Collected data:
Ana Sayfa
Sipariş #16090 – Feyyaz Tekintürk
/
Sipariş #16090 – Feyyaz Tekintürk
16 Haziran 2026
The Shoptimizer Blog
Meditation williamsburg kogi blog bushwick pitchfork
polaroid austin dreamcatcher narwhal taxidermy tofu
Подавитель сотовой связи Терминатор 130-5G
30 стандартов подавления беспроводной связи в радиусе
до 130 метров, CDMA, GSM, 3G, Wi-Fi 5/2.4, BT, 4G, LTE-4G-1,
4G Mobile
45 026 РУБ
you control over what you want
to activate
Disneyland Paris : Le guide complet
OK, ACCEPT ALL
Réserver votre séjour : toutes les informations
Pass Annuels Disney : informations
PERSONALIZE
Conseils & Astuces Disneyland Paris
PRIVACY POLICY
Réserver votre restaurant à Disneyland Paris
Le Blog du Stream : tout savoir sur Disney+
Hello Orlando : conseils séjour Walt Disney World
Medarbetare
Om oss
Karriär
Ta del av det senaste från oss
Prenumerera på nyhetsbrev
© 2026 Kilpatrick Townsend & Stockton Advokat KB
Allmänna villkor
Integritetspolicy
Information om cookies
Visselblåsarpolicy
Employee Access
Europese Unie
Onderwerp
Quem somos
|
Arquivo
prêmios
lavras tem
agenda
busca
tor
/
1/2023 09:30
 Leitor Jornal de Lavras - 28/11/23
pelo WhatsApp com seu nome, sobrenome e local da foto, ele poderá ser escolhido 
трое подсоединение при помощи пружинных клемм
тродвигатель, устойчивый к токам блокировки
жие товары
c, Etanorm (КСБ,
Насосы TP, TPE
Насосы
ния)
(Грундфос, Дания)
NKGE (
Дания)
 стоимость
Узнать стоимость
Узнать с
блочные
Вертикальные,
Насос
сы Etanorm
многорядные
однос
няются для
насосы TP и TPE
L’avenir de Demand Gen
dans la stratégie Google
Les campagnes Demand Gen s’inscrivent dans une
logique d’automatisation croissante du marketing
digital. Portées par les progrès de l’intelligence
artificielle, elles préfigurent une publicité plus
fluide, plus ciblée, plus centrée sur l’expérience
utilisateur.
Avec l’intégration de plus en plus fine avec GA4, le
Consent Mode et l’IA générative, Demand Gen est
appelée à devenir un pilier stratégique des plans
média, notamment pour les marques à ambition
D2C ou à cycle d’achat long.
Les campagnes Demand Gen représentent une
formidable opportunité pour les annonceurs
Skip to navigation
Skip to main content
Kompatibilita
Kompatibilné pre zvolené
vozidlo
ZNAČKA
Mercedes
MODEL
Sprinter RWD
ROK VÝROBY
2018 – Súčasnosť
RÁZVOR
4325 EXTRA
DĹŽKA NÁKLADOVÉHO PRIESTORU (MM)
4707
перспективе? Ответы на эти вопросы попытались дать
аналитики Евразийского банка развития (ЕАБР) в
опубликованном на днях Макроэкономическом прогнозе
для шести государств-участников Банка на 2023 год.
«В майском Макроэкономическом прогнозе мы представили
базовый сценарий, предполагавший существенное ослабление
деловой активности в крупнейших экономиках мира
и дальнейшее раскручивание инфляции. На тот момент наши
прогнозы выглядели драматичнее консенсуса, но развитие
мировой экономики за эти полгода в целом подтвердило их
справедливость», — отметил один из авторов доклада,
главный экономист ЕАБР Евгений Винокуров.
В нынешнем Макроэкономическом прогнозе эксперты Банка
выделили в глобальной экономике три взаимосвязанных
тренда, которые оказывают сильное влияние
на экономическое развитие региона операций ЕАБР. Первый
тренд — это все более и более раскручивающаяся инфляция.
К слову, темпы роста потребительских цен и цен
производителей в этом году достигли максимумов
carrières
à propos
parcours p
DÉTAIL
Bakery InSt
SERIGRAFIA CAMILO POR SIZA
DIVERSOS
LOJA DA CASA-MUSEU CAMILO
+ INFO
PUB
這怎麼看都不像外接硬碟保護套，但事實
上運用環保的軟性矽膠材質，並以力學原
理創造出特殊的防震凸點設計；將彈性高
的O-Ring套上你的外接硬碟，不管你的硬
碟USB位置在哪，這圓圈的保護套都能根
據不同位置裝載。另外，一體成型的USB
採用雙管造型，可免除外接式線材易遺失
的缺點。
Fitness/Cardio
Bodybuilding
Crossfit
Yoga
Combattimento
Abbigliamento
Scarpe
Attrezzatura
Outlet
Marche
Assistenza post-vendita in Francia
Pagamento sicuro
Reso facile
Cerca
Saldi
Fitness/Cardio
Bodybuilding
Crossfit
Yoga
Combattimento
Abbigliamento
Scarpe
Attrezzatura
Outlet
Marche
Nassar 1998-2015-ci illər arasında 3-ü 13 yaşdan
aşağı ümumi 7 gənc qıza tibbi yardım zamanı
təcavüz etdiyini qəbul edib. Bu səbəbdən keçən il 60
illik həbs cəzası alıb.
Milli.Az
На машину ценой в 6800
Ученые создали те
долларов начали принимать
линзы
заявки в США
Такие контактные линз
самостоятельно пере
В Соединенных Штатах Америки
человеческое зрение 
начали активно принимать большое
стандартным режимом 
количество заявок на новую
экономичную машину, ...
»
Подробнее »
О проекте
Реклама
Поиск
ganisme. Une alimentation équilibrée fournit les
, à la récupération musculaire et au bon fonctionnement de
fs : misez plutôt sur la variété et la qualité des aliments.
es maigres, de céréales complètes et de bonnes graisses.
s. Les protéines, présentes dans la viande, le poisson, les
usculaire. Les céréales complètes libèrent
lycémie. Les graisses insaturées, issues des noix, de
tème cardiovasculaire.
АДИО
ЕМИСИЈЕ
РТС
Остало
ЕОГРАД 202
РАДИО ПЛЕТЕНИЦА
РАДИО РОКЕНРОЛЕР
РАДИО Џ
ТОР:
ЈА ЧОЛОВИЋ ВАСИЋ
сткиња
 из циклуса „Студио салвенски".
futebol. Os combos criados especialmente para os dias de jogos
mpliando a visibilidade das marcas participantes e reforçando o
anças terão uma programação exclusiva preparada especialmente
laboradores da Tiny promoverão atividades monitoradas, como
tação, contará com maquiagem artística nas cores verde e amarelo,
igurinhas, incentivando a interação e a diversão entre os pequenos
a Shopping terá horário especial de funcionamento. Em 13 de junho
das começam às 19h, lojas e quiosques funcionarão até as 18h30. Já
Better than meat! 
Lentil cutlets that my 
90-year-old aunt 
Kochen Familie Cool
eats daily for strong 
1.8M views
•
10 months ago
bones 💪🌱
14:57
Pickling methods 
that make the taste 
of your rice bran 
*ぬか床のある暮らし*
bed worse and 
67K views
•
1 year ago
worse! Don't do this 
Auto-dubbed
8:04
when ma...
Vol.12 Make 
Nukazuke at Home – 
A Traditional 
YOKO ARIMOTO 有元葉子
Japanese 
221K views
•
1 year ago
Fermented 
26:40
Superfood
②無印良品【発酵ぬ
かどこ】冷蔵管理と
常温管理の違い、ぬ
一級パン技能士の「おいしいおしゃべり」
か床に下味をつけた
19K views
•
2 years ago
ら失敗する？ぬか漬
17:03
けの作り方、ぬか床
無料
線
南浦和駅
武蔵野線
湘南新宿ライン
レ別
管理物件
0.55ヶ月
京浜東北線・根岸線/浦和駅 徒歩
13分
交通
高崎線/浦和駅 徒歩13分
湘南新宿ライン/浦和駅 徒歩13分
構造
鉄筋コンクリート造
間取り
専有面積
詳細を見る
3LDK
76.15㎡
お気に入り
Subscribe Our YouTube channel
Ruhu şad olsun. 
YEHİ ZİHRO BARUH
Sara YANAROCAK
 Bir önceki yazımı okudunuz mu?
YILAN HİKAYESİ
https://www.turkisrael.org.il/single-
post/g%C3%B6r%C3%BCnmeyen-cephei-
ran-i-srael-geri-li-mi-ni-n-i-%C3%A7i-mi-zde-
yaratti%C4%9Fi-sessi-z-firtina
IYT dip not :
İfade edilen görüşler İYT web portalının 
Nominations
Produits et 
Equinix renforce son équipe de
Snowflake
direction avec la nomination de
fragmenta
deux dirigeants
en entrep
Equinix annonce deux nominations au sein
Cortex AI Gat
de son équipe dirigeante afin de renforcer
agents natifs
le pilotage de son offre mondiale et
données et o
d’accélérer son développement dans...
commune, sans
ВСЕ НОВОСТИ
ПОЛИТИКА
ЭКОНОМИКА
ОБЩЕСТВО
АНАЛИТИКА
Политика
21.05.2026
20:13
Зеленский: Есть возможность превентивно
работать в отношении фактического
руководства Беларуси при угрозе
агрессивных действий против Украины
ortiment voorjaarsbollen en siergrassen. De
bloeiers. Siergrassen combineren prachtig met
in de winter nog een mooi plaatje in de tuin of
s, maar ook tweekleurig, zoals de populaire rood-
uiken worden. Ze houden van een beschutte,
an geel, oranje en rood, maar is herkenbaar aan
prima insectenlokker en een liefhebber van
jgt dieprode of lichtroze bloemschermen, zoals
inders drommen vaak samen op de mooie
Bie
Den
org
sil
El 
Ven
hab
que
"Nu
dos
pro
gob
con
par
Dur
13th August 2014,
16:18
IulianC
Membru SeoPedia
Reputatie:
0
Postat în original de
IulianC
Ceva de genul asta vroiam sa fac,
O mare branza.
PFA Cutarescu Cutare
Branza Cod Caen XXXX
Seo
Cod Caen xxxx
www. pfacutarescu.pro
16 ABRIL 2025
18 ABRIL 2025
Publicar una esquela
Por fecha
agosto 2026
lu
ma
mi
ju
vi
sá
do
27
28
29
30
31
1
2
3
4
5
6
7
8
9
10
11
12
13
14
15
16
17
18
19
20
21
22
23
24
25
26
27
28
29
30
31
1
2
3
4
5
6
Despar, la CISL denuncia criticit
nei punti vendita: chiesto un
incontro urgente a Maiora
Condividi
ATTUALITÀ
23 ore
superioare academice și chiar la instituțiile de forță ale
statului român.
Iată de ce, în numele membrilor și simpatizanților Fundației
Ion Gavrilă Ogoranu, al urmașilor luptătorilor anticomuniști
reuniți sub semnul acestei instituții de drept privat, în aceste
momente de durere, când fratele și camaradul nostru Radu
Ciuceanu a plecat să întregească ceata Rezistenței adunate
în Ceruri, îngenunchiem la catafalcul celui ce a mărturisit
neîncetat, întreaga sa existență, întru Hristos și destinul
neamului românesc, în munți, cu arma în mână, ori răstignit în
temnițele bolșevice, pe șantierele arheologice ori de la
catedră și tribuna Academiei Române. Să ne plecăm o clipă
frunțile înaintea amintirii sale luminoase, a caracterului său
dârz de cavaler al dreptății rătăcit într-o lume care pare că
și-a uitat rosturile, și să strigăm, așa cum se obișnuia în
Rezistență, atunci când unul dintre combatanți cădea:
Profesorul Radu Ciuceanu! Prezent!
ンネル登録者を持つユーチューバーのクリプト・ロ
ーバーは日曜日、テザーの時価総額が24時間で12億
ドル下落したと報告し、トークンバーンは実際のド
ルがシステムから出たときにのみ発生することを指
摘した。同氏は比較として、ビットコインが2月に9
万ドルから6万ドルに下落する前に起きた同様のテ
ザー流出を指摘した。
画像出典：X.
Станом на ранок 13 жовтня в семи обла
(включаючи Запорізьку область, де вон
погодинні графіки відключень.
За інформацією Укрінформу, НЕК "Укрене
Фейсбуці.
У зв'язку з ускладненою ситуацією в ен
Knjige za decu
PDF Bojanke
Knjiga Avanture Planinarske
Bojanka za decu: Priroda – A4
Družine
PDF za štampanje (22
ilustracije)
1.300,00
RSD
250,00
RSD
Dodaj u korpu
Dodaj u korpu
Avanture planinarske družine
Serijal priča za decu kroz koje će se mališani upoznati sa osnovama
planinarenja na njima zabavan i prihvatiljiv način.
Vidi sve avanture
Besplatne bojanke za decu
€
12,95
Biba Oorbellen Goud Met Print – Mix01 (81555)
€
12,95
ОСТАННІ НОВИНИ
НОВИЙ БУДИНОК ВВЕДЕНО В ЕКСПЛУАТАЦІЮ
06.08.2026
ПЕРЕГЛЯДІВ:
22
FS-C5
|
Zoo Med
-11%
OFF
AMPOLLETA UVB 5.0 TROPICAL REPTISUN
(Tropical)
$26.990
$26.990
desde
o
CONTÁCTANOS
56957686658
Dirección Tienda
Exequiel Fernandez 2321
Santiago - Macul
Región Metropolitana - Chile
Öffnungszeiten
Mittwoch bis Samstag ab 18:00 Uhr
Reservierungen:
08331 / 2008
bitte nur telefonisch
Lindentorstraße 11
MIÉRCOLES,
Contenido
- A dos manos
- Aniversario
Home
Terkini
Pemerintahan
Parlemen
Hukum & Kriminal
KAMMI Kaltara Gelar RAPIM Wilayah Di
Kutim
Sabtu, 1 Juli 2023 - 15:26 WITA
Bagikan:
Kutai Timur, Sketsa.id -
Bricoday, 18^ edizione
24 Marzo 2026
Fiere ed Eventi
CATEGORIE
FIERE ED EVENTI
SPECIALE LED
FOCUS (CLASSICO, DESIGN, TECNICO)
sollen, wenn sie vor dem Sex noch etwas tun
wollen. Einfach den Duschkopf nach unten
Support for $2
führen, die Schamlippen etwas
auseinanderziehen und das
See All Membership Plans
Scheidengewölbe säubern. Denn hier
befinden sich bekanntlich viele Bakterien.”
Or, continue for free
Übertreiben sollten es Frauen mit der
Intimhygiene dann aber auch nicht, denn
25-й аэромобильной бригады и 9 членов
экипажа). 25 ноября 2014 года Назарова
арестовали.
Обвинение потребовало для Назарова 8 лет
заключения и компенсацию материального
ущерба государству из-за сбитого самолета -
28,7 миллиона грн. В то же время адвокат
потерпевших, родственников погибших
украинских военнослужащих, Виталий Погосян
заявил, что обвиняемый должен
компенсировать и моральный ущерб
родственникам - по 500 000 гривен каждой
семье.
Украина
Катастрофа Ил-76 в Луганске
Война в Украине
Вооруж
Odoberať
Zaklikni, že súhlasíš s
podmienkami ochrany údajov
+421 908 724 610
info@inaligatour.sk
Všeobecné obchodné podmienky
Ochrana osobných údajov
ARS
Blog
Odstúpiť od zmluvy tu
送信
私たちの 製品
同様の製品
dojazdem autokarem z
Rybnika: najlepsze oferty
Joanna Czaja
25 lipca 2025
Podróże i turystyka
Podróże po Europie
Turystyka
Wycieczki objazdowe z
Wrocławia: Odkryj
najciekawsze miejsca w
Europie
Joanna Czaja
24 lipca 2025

> [About this exercise]: Turn the data into a numbered list. Start at its first line, stop after the line that contains "30 стандартов подавления", and leave out any blank lines.

> [Expected answer]:
1. Ana Sayfa
2. Sipariş #16090 – Feyyaz Tekintürk
3. /
4. Sipariş #16090 – Feyyaz Tekintürk
5. 16 Haziran 2026
6. The Shoptimizer Blog
7. Meditation williamsburg kogi blog bushwick pitchfork
8. polaroid austin dreamcatcher narwhal taxidermy tofu
9. Подавитель сотовой связи Терминатор 130-5G
10. 30 стандартов подавления беспроводной связи в радиусе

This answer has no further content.